CanadaFreePress | Klaus Rohrich | Nov. 30, 2007
Anyone who still believes that the Kyoto Accord is about actually reducing so-called greenhouse gasses in the atmosphere is in dire need of therapy. Kyoto is now and has always been about redistributing wealth. Recent statements by countries such as Brazil and India have confirmed this to be the case as developing nations are taking the position that climate change was caused by industrialized countries and should therefore be remediated by those countries.
Next week’s UN-sponsored 13th Conference of Parties (COP13) to be held in Bali, Indonesia (Where else would a UN conference be held in December?) will have representatives from developing nations demanding that Europe and North America foot the bill for the lion’s share of reducing carbon emissions, while developing countries be allowed unlimited emissions, presumably until reaching economic parity with the West. Or, as Omar Rivera, a functionary in Cuba’s Ministry of Science, Technology and Environment, has put it, since industrialized countries are “most responsible” for the changing climate, those nations have a “moral obligation to finance the adaptation plans and actions in developing countries.”
I find it ironic that any official of the Cuban government would talk of “moral obligations”, but that’s fodder for another column.
Currently China is the world’s largest emitter of greenhouse gasses. The country has plans to open or two new coal-fired generating stations per week over the next few years, which will add the equivalent of carbon emitted by some 3 billion Ford Expedition SUVs per year to the atmosphere.
India isn’t far behind China and Brazil isn’t that far behind India in spewing CO 2 into the atmosphere. The combined carbon emissions of developing nations exceed those of the West by a large margin, yet they demand to be exempted from emission reductions and they maintain that the cost of any reductions should be borne by the West.
So let me see if I understand this correctly: The world as we know it is in danger of being destroyed (according to Al Gore and UN Secretary General Ban Ki-moon) unless carbon emissions are greatly reduced, but the cost of reducing these emissions should be borne by industrialized nations and developing nations can continue to create carbon emissions until they achieve economic parity, or at least have their initiatives to reduce carbon emissions paid for by wealthier countries.
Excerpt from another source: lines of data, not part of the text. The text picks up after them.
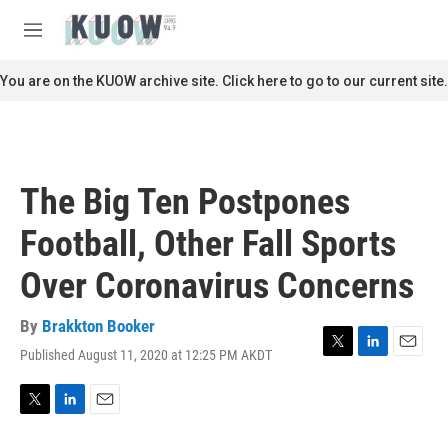
Skip to main content
S
e
M
a
e
r
n
You are on the KUOW archive site. Click here to go to our current site.
c
u
h
u
e
r
The Big Ten Postpones
y
Football, Other Fall Sports
Over Coronavirus Concerns
By
Brakkton Booker
Published August 11, 2020 at 12:25 PM AKDT
T
L
E
w
i
m
i
n
a
t
k
i
T
L
E
t
e
l
w
i
m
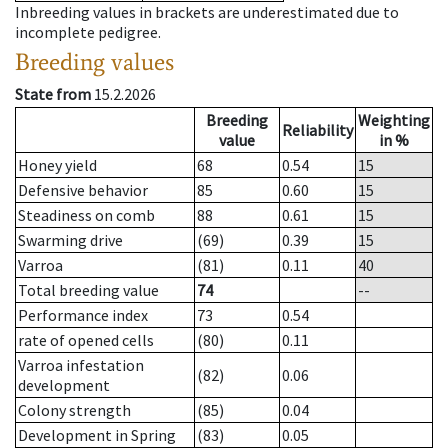
Inbreeding values in brackets are underestimated due to
incomplete pedigree.
Breeding values
State from
15.2.2026
Breeding
Weighting
Reliability
value
in %
Honey yield
68
0.54
15
Defensive behavior
85
0.60
15
Steadiness on comb
88
0.61
15
Swarming drive
(69)
0.39
15
Varroa
(81)
0.11
40
Total breeding value
74
--
Performance index
73
0.54
rate of opened cells
(80)
0.11
Varroa infestation
(82)
0.06
development
Colony strength
(85)
0.04
Development in Spring
(83)
0.05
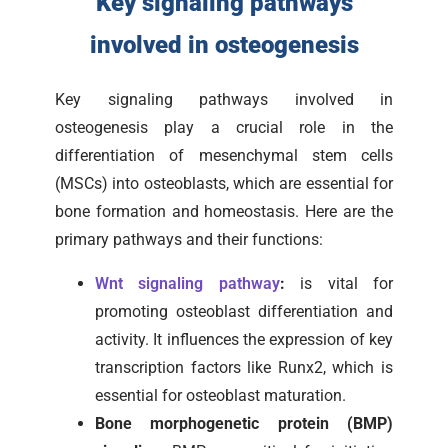
Key signaling pathways
involved in osteogenesis
Key signaling pathways involved in
osteogenesis play a crucial role in the
differentiation of mesenchymal stem cells
(MSCs) into osteoblasts, which are essential for
bone formation and homeostasis. Here are the
primary pathways and their functions:
Wnt signaling pathway
:
is vital for
promoting osteoblast differentiation and
activity. It influences the expression of key
transcription factors like Runx2, which is
essential for osteoblast maturation.
Bone morphogenetic protein (BMP)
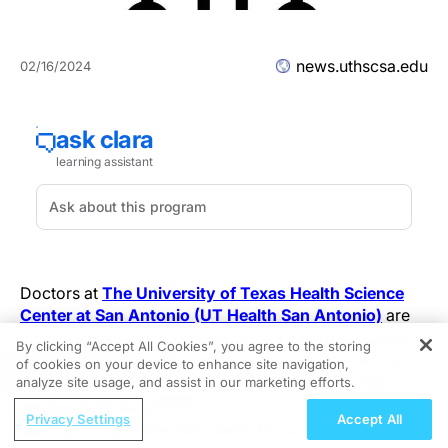
news.uthscsa.edu
02/16/2024
Doctors at
The University of Texas Health Science
Center at San Antonio (UT Health San Antonio)
are
among the nation’s first to implant a newly approved
By clicking “Accept All Cookies”, you agree to the storing
sensing rechargeable deep brain stimulation device
of cookies on your device to enhance site navigation,
REGISTER
with a 15-year battery life allowing more continual
analyze site usage, and assist in our marketing efforts.
treatment of patients with movement disorders.
ReachMD Radio
Privacy Settings
Accept All
Supporting Whole-Body Health Through
Deep brain stimulation, known as DBS, is the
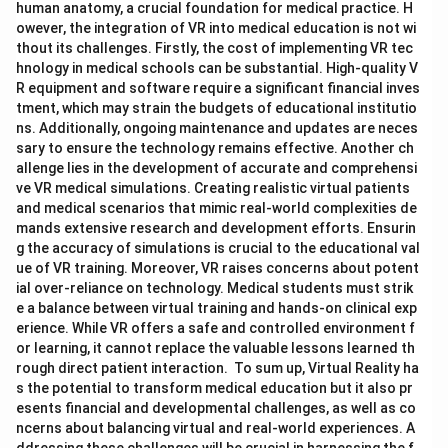
human anatomy, a crucial foundation for medical practice. H
owever, the integration of VR into medical education is not wi
thout its challenges. Firstly, the cost of implementing VR tec
hnology in medical schools can be substantial. High-quality V
R equipment and software require a significant financial inves
tment, which may strain the budgets of educational institutio
ns. Additionally, ongoing maintenance and updates are neces
sary to ensure the technology remains effective. Another ch
allenge lies in the development of accurate and comprehensi
ve VR medical simulations. Creating realistic virtual patients
and medical scenarios that mimic real-world complexities de
mands extensive research and development efforts. Ensurin
g the accuracy of simulations is crucial to the educational val
ue of VR training. Moreover, VR raises concerns about potent
ial over-reliance on technology. Medical students must strik
e a balance between virtual training and hands-on clinical exp
erience. While VR offers a safe and controlled environment f
or learning, it cannot replace the valuable lessons learned th
rough direct patient interaction. To sum up, Virtual Reality ha
s the potential to transform medical education but it also pr
esents financial and developmental challenges, as well as co
ncerns about balancing virtual and real-world experiences. A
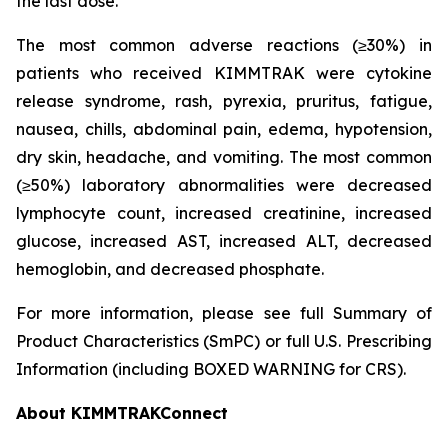
the last dose.
The most common adverse reactions (≥30%) in
patients who received KIMMTRAK were cytokine
release syndrome, rash, pyrexia, pruritus, fatigue,
nausea, chills, abdominal pain, edema, hypotension,
dry skin, headache, and vomiting. The most common
(≥50%) laboratory abnormalities were decreased
lymphocyte count, increased creatinine, increased
glucose, increased AST, increased ALT, decreased
hemoglobin, and decreased phosphate.
For more information, please see full Summary of
Product Characteristics (SmPC) or full U.S. Prescribing
Information (including BOXED WARNING for CRS).
About KIMMTRAKConnect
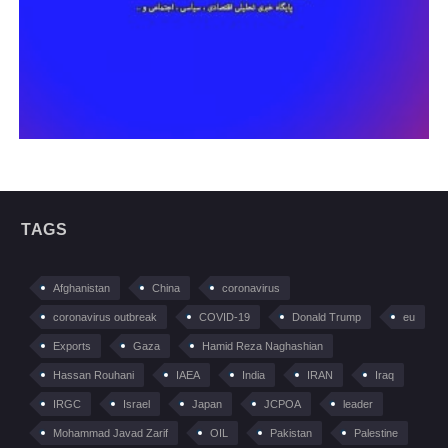
TAGS
Afghanistan
China
coronavirus
coronavirus outbreak
COVID-19
Donald Trump
eu
Exports
Gaza
Hamid Reza Naghashian
Hassan Rouhani
IAEA
India
IRAN
Iraq
IRGC
Israel
Japan
JCPOA
leader
Mohammad Javad Zarif
OIL
Pakistan
Palestine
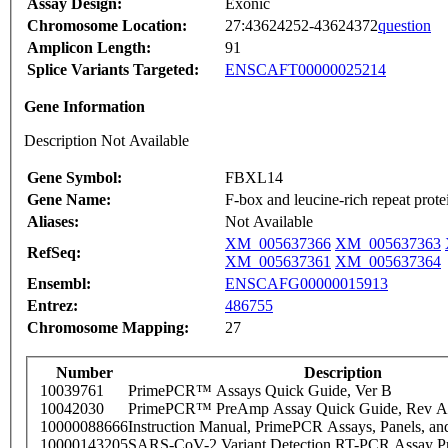
Assay Design:
Exonic
Chromosome Location:
27:43624252-43624372
question
Amplicon Length:
91
Splice Variants Targeted:
ENSCAFT00000025214
Gene Information
Description Not Available
Gene Symbol:
FBXL14
Gene Name:
F-box and leucine-rich repeat prote
Aliases:
Not Available
XM_005637366
XM_005637363
RefSeq:
XM_005637361
XM_005637364
Ensembl:
ENSCAFG00000015913
Entrez:
486755
Chromosome Mapping:
27
Number
Description
10039761
PrimePCR™ Assays Quick Guide, Ver B
10042030
PrimePCR™ PreAmp Assay Quick Guide, Rev A
10000088666
Instruction Manual, PrimePCR Assays, Panels, an
10000143205
SARS-CoV-2 Variant Detection RT-PCR Assay Pr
This position is akin to the passengers of the Titanic refusing to get into the lifeboats unless the first class passengers do all the rowing. It’s also good evidence that those who are skeptical of anthropogenic climate change are on the right track because if the situation were really as dire as the climate change hysterics claim, then it wouldn’t really matter who pays for the carbon emission reductions, so long as there is a dramatic reduction.
But the Kyoto Accord is not about climate change. It is about a massive transfer of wealth from industrialized countries to developing countries. And the stridency with which the UN and developing countries are demanding that “saving the world” be paid for by the West, shows us what the Kyoto Protocol really is: a poorly thought-out and patently transparent extortion racket that not even the dumbest mobster would attempt to pursue.